Back to High On Fire, the relentless, mind-bending three piece who incorporate sludge and thrash elements with influence to spare, and the clock has yet to strike midnight on a year that will include separate extensive tours with Enslaved and Municipal Waste, as well as the release of their highly anticipated followup to their 2015 record Luminferous.
"That record should have been done six to eight months previous to that, but we didn't let ourselves put out crap just to put our crap," Pike says of Electric Messiah, which is set to be released through E1 Music on October 5th of this year. "I don't like doing shit like that and I've never done shit like that. I'd rather the record be quality and it comes out 10 years later than it be half-assed and not what we're capable of. I'm glad we took our time on it. I feel like this record has a lot of energy and is a lot of fun to listen to and isn't as doomy as some of my shit in the past. This one I didn't get tragically dumped or my bother died in the street in front of me while I'm recording it like some crazy stupid thing that always happens."

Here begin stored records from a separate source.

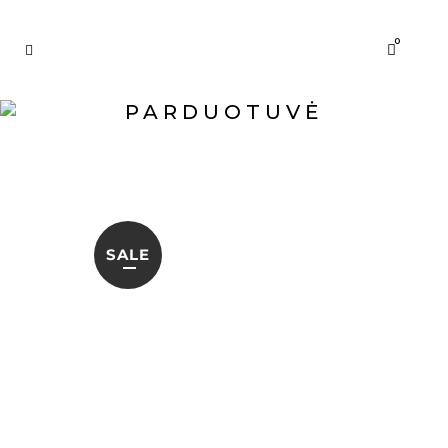
0
PARDUOTUVĖ
SALE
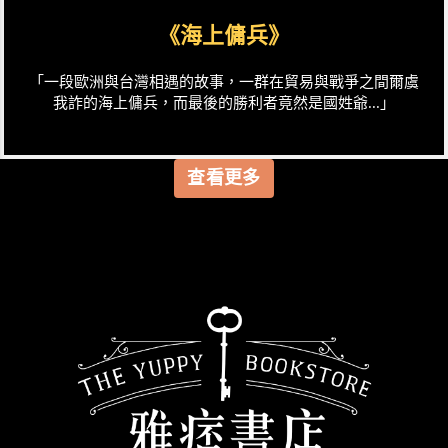
《海上傭兵》
「一段歐洲與台灣相遇的故事，一群在貿易與戰爭之間爾虞
我詐的海上傭兵，而最後的勝利者竟然是國姓爺...」
查看更多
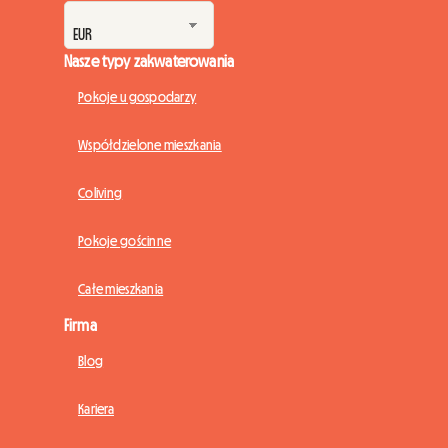
Nasze typy zakwaterowania
Pokoje u gospodarzy
Współdzielone mieszkania
Coliving
Pokoje gościnne
Całe mieszkania
Firma
Blog
Kariera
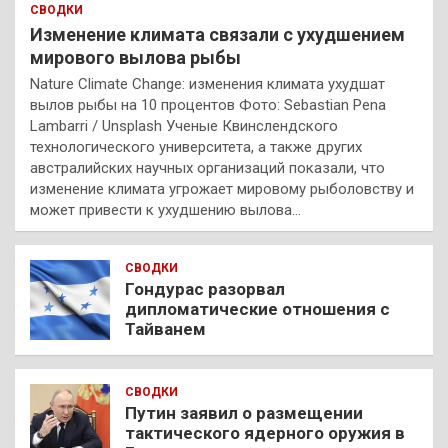
СВОДКИ
Изменение климата связали с ухудшением
мирового вылова рыбы
Nature Climate Change: изменения климата ухудшат
вылов рыбы на 10 процентов Фото: Sebastian Pena
Lambarri / Unsplash Ученые Квинслендского
технологического университета, а также других
австралийских научных организаций показали, что
изменение климата угрожает мировому рыболовству и
может привести к ухудшению вылова…
СВОДКИ
Гондурас разорвал
дипломатические отношения с
Тайванем
СВОДКИ
Путин заявил о размещении
тактического ядерного оружия в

After two of their more acclaimed albums both critically and commercially (2012s De Vermis Mysteriis and 2015s Luminferous) the trio opted to return with producer Kurt Ballou (Converge, Torche, Kvelertak) for the nine track collection which Pike has called some of the band's finest work.

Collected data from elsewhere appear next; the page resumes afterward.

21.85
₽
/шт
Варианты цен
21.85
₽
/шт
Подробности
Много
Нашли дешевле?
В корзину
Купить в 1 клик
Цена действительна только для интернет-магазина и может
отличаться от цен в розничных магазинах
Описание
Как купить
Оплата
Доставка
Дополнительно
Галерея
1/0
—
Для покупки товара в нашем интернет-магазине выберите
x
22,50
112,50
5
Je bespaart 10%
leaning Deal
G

The album and title track are dedicated to late icon of all things good and heavy Lemmy Kilmister. Spending much of his career being compared to metal's maverick, Pike shaped the epic single and album's central concept on a dream he had of the Motorhead frontman, who – in classic Lemmy fashion – handed out a legendary ass-chewing, reminding Pike to stay humble.

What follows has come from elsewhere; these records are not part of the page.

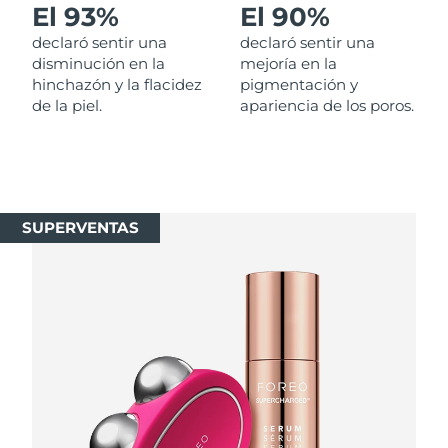
El 93%
El 90%
Singapur
Entrega prevista
8/11/26
declaró sentir una
declaró sentir una
Eslovaquia
disminución en la
mejoría en la
Entrega prevista
8/9/26
hinchazón y la flacidez
pigmentación y
de la piel.
apariencia de los poros.
Eslovenia
Entrega prevista
8/9/26
Sudáfrica
Entrega prevista
8/17/26
Corea del Sur
Entrega prevista
8/11/26
SUPERVENTAS
España
Entrega prevista
8/9/26
Suecia
Entrega prevista
8/9/26
Suiza
Entrega prevista
8/9/26
Taiwán
Entrega prevista
8/14/26
Tailandia
Entrega prevista
8/13/26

"I'm a humble guy for the most part," Pike says. I know I'm good at guitar and writing songs and shit, but I don't like to get too into my own narcissism or ego. I see a lot of people fall into that when they get fame. I don't do that, although I tease around about it. I make fun of everything, making fun of myself is fucking great … It is humbling. I think that's part of when I had this dream about Lemmy, that I was humbling myself and getting yelled at. It was like Lemmy telling me don't let this shit go to your head and don't think you're me ever. I don't. I don't. I don't even touch that man. I definitely admired him, we all did. We'll miss him. It made us do our best that if we're going to write a song about Lemmy we better carry the torch well."
Electric Messiah, which is sure to wind up on the year-end list of just about any 'best of' metal release list for 2018, is one of the more diverse records in an already thick discography for High On Fire. There's the Sumerian historical epic/rock opera "Steps of Ziggurat/House of Enlil", or the Sir Francis Drake inspired "Freebooter", and balls to the wall opener "Spewn From The Earth."
Digging in on the writing process behind one of the albums deep cuts "God of the Godless", Pike gets real on the mindfuck that is technology and our gross dependence on tech-living.
"Elon Musk was on Joe Rogan the other day and he smoked weed and lost half his investors. Just for smoking weed and telling everybody they're cyborgs for using their phones so much, and I agree with him 100 per cent. I have that song "God of the Godless" and it's about AI and how far can we trust ourselves, making things that are going to learn and be as smart as us, if not smarter, almost instantly. The question is, is that technology safe? Is that the way you want human beings to be conceived? Should it be illegal for us to be human at a certain point because we don't want to get on a cell phone? When someone yells at you because you don't answer your phone and it's like dude, I don't sit around and worship my phone all day. They've replaced religion with phones and computers. It's kind of sick, but that depends who you are. There are some people who want robotic arms and to be in the Terminator. I can see why that would be a benefit, but at the same time that scares me. With the spark of the creator in all of us, what does that do to that? If you even believe that. If you're even an atheist you know that there's something about humanity that's special and something about humanity that sucks shit. Why are we so ying and yang?"
Celebrating the 20 year milestone of High On Fire in 2018, Pike shares that he'll never grow tired of getting creative with Jeff Matz and Des Kensel.
"Playing with Jeff and Dez, I don't think I'll never not be able to have really creative material. We have a lot of chemistry in the creativity department. We all understand each other. If you ever hear me and Jeff jam guitar and bass while we're sound checking, we don't hit wrong notes with each other because we know each other's playing so well. It makes it easy to write when you know the other guys head that way."